Uncertainty/changed payload mass/cable length: In this group, the LQR method and the ASR method are still chosen as the comparison methods. To illustrate the influence of system uncertainty to the proposed control method and the comparison methods, the payload mass is changed from 1 to 0.5 kg, and the cable length is changed from 0.5 to 0.3 m. The designed controller, the LQR controller, and the ASR controller still use the nominal payload mass and the cable length, namely, 1 kg and 0.5 m, respectively.

Experiment 3

The experimental results are shown in Figs. 5, 6 and 7. By comparing Figs. 5 with 2, although there is much difference between the actual values and nominal values of the cable lengths and the payload masses, the designed controller’s control performance, especially the trolley and the jib positioning effects, are almost the same whereas that of the LQR method and the ASR method degrades significantly (see the payload swing curves in Figs. 6 and 3, 7 and 4, respectively).

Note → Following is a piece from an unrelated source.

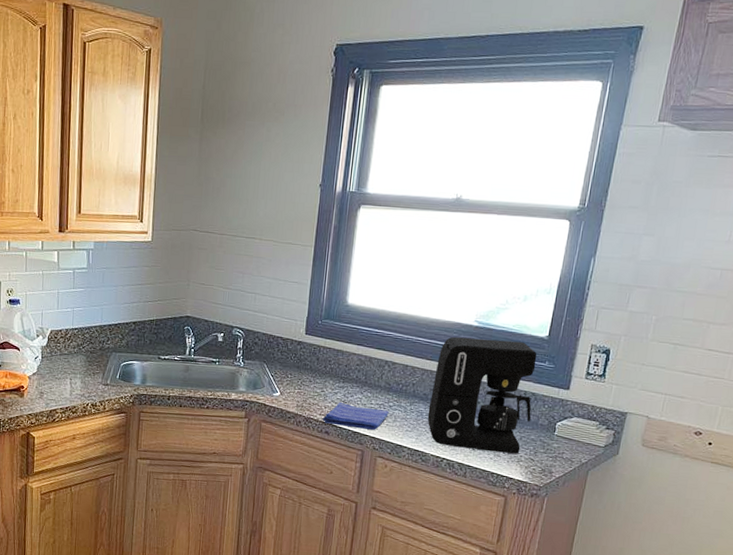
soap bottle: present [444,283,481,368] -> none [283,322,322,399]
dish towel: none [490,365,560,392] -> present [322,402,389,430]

These experimental results demonstrate the strong robustness of the designed controller over uncertain system parameters.

Experiment 4

External disturbances: In this group, to further examine the strong robustness of the proposed controller with respect to external disturbances, the following two cases are considered:

Case 1 Initial payload swing is added to disturb the control system, as can be seen from the marked place in Fig. 8.

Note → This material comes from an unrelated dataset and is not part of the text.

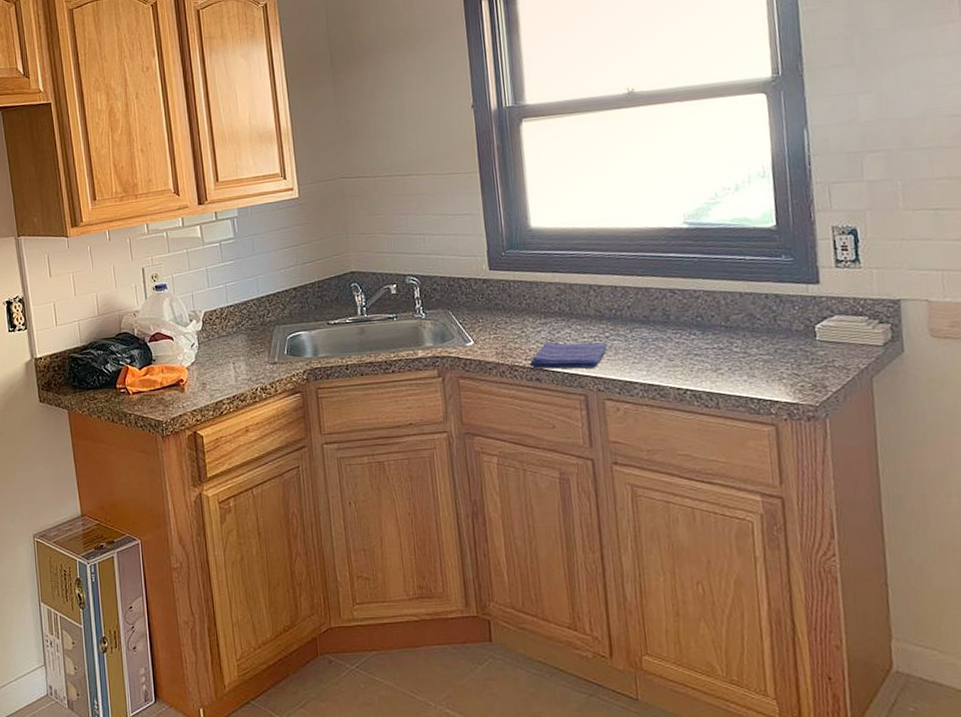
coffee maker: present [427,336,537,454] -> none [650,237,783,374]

Case 2 External disturbances are incorporated to the payload swing in purpose twice, as can be seen from the marked places in Fig. 9.

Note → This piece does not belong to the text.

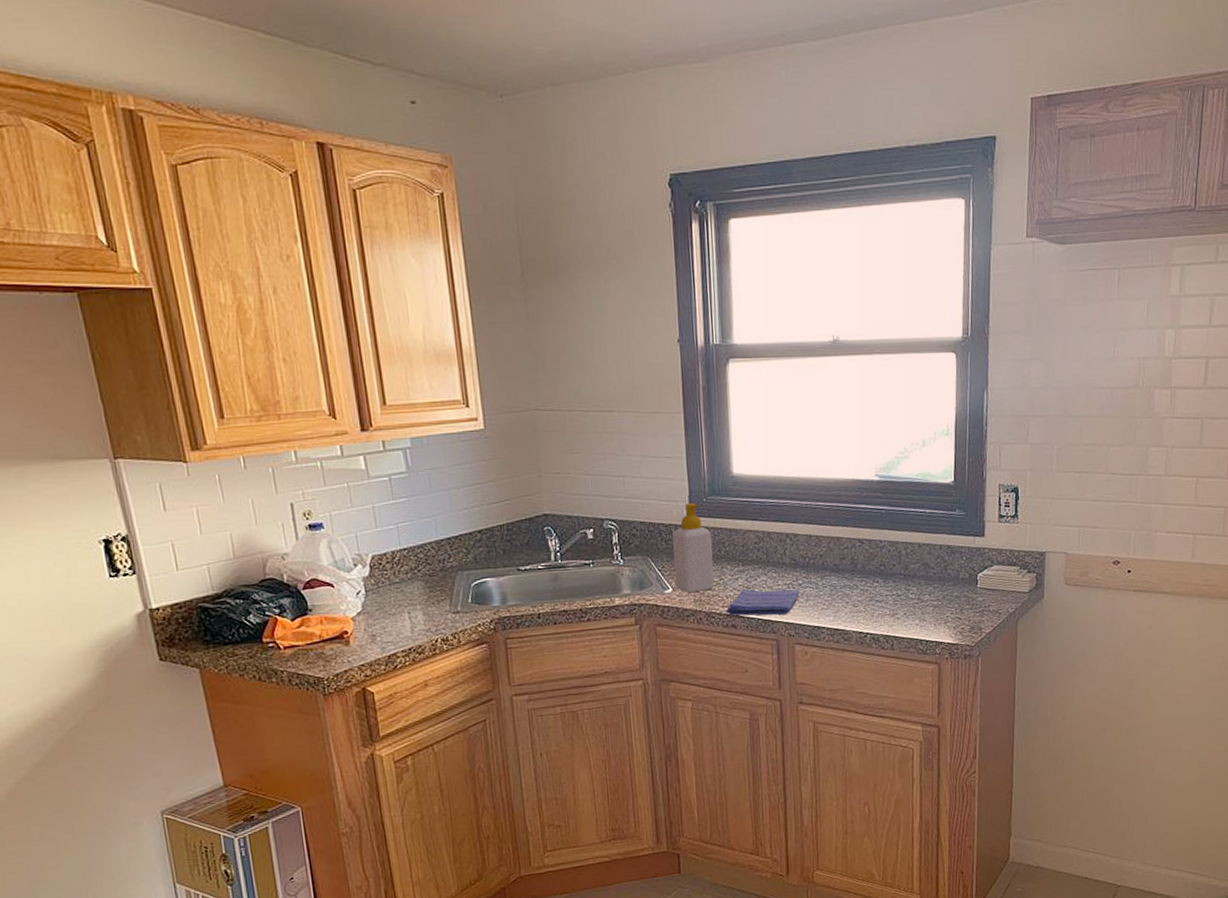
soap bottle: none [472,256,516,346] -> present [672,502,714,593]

The control gains for the above two cases are kept the same as those in Experiment 2. It can be seen from Fig. 8 that the undesirable initial payload swing is quickly eliminated. Moreover, the overall control performance of the proposed controller is little affected by the initial payload swing in comparison with Fig. 2. One can observe from Fig. 9 that the system is re-stabilized quickly after external disturbances are added on the payload, which shows strong robustness of the proposed control method.

5 Conclusion

In this paper, we consider the control problem of 4-DOF tower crane systems subject to parametric uncertainties, unmodeled uncertainties, and external disturbances, and propose a robust adaptive integral sliding mode control (AISMC) method. By using integral sliding surface (ISS), the proposed AISMC law is essentially continuous, avoiding the chattering problem of traditional SMC law, and thus, it can be conveniently applied to some practical engineering. Moreover, the state variables are proven to the equilibrium point when they are in the manifold without linearizing the dynamical equations of tower cranes or neglected nonlinear terms, providing theoretical support of the proposed controller’s superior control performance. Experimental results also verify the effectiveness and robustness of the designed controller. In our future work, to ascertain the important parameters in the 4-DOF tower crane systems, the global sensitively will be elaborately analyzed.